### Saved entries
↓

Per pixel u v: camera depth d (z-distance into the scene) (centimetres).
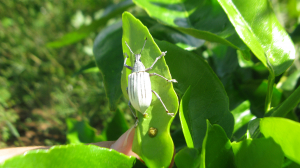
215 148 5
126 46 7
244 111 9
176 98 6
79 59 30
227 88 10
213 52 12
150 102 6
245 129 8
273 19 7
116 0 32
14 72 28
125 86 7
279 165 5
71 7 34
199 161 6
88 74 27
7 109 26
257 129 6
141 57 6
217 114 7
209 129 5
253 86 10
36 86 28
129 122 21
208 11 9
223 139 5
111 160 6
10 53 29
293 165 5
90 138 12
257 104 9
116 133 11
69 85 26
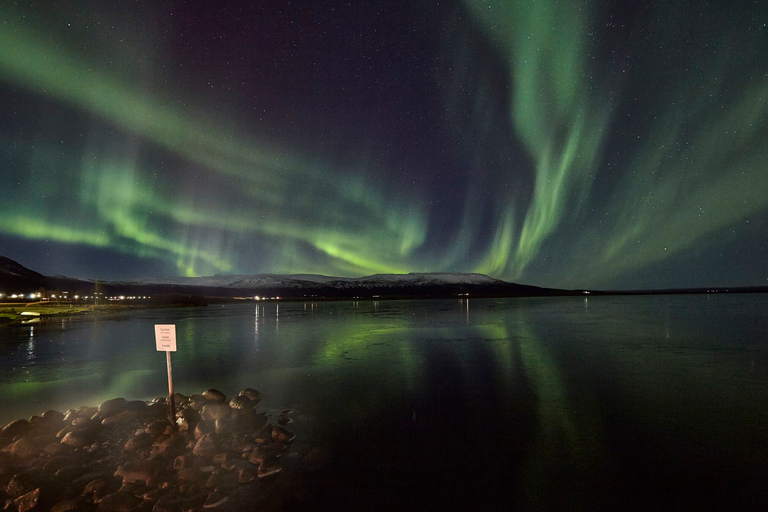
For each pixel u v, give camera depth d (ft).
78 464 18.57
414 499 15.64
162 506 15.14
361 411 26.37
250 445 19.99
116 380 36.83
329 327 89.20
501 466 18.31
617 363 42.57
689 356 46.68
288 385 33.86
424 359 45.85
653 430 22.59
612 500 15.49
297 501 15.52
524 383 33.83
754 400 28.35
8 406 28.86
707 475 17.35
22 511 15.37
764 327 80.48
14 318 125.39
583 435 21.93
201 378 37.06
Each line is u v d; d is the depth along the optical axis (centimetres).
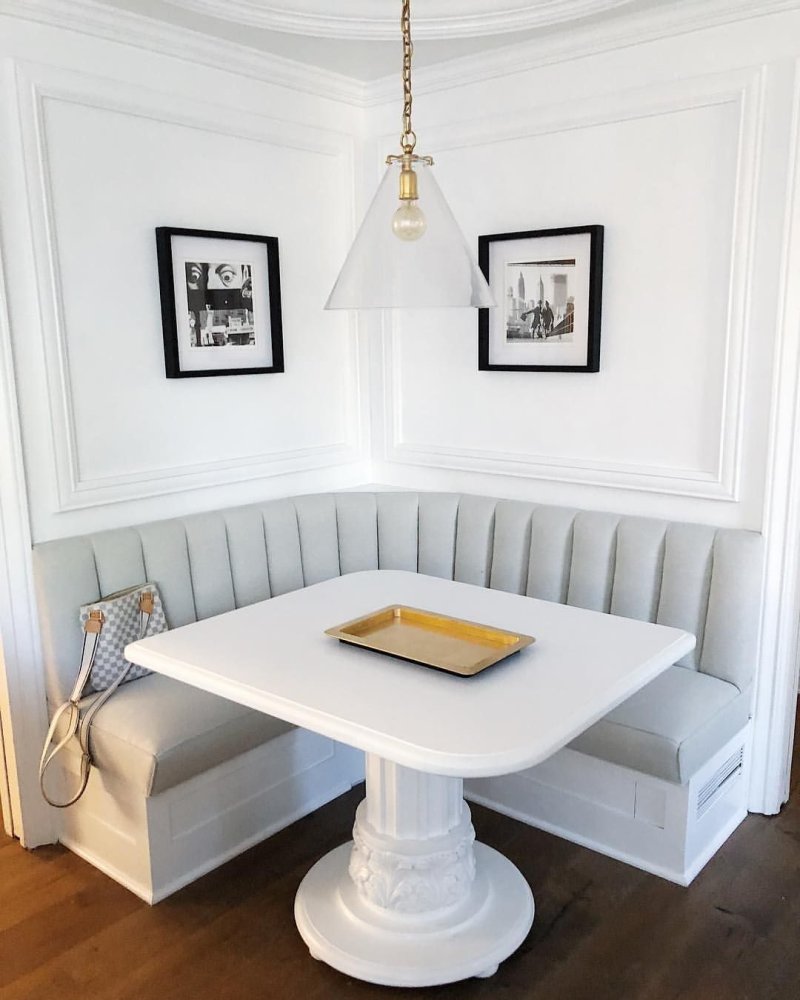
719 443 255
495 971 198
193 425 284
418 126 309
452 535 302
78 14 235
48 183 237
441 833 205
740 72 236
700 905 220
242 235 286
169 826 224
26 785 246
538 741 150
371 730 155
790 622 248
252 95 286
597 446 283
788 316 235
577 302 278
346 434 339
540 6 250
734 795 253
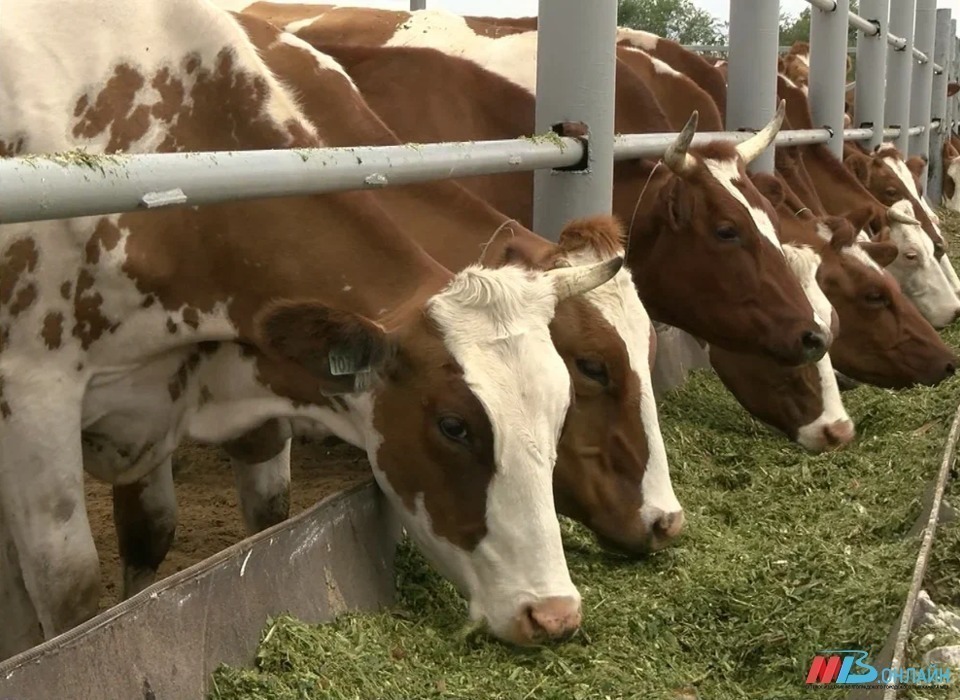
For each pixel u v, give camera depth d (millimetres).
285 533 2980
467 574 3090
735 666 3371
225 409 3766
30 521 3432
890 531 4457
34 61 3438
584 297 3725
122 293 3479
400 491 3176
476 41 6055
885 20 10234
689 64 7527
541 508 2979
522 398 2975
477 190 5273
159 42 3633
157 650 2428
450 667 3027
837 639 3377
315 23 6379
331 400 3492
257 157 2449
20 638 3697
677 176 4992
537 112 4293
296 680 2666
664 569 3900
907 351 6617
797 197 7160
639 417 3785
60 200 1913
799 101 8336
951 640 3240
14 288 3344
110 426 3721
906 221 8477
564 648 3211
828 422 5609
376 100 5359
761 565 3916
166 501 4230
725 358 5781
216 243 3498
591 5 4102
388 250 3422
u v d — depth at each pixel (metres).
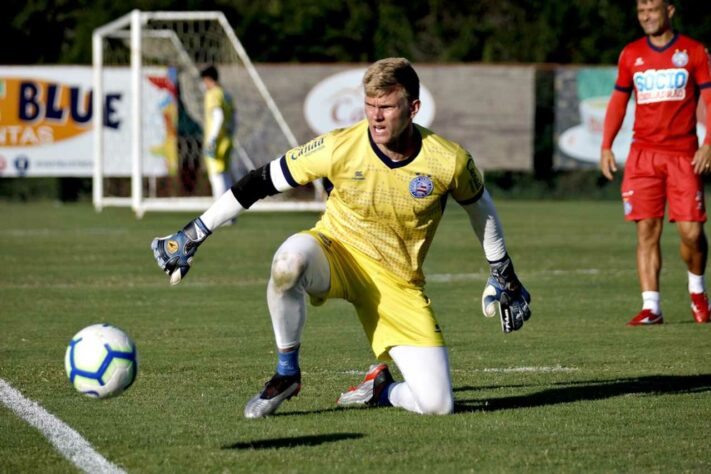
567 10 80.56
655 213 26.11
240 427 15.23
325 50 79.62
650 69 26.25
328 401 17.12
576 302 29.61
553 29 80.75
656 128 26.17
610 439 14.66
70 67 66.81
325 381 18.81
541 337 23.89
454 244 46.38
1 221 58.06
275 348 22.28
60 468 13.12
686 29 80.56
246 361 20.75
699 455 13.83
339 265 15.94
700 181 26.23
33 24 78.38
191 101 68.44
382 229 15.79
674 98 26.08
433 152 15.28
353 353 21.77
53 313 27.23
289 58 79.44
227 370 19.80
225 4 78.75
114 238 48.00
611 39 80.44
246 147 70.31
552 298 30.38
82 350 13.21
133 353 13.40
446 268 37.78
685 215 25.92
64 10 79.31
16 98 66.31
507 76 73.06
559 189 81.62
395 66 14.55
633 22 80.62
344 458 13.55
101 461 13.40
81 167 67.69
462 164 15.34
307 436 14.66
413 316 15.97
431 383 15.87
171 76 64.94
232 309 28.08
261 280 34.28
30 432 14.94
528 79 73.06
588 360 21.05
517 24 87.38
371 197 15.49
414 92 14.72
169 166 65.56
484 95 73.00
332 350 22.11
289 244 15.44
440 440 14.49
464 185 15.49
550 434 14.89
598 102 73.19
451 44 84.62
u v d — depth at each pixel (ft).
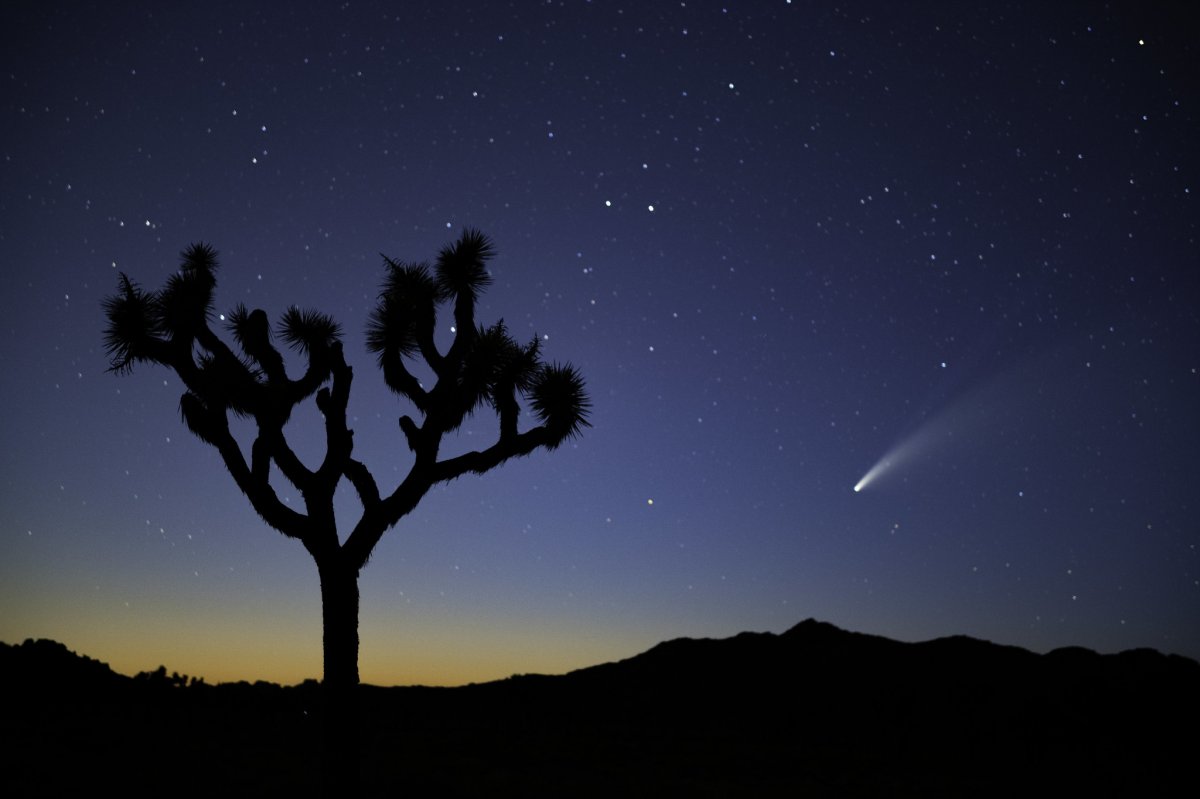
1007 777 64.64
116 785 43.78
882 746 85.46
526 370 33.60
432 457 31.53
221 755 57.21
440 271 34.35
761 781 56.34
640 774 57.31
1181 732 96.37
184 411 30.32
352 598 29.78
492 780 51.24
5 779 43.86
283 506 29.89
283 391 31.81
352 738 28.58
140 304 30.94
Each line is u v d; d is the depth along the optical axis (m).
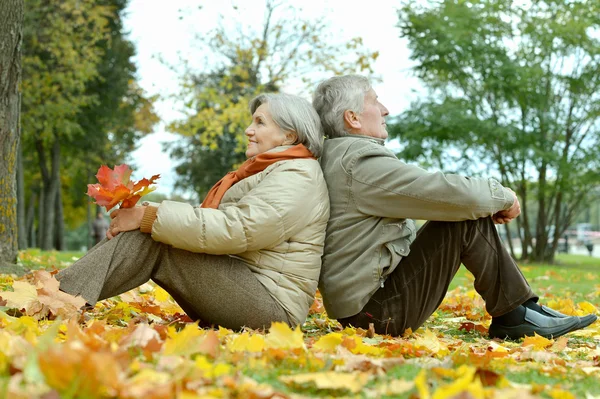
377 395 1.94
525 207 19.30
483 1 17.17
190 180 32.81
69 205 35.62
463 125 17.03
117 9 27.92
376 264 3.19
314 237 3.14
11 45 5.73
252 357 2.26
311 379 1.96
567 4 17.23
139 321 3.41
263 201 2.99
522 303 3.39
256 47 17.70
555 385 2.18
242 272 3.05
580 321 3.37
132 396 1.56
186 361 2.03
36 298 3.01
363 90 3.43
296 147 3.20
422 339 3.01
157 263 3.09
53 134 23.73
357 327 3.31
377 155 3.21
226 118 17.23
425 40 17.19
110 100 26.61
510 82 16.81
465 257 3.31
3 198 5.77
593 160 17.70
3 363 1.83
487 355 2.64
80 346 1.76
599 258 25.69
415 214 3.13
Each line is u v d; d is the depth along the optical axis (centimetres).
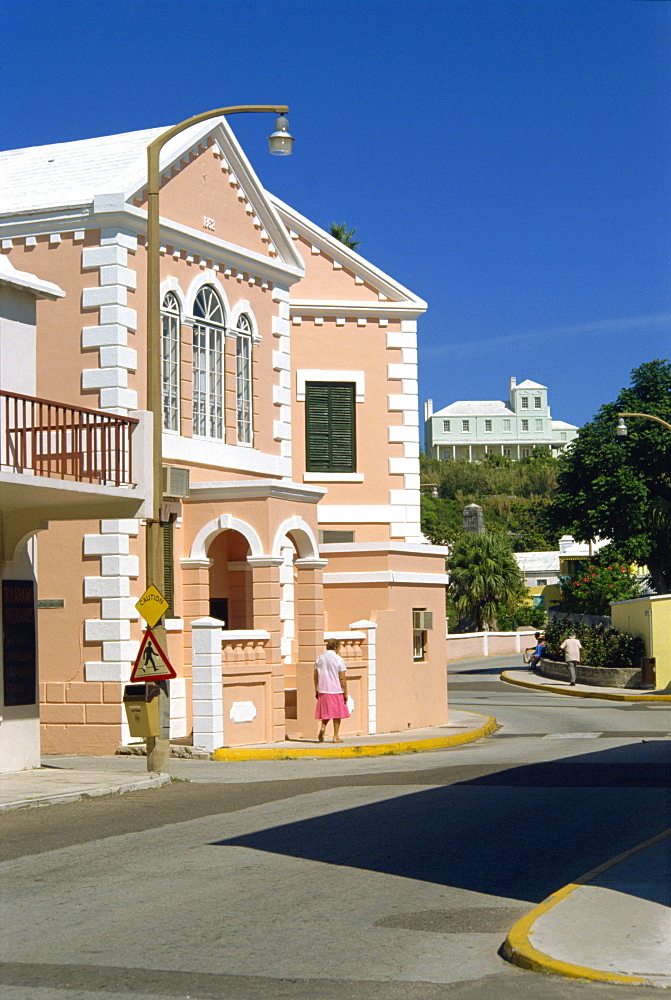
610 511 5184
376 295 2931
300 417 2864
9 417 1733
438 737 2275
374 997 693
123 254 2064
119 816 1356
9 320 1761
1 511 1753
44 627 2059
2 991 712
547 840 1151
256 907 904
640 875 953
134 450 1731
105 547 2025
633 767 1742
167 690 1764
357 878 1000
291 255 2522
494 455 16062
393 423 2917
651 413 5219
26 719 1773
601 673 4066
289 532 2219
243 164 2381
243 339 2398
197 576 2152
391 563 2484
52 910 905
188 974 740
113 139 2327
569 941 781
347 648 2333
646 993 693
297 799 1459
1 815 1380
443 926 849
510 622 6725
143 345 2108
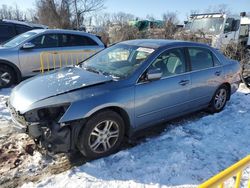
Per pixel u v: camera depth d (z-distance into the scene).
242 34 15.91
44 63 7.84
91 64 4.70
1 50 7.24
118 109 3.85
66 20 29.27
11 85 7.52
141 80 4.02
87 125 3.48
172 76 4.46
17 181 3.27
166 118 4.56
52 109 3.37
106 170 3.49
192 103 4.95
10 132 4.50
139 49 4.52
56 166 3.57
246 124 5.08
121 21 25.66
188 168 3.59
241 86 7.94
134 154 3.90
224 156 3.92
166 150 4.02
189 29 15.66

↑

### Exercise brief
Go down the entries above from the line containing "44 627 2059" to the line containing "246 124 5.08" and write out each line exactly, leaving pictures out.

### Task output
44 627 2059
2 991 712
547 840 1151
256 907 904
640 875 953
134 450 1731
105 547 2025
633 767 1742
167 690 1764
357 878 1000
291 255 2522
494 455 16062
393 423 2917
651 413 5219
26 719 1773
601 673 4066
289 532 2219
243 164 2381
243 339 2398
197 576 2152
391 563 2484
52 910 905
188 974 740
113 139 2327
569 941 781
347 648 2333
646 993 693
297 799 1459
1 815 1380
443 926 849
510 622 6725
143 345 2108
Per pixel u v: camera depth d (z-distance into the scene).
242 34 15.91
44 63 7.84
91 64 4.70
1 50 7.24
118 109 3.85
66 20 29.27
11 85 7.52
141 80 4.02
87 125 3.48
172 76 4.46
17 181 3.27
166 118 4.56
52 109 3.37
106 170 3.49
192 103 4.95
10 132 4.50
139 49 4.52
56 166 3.57
246 124 5.08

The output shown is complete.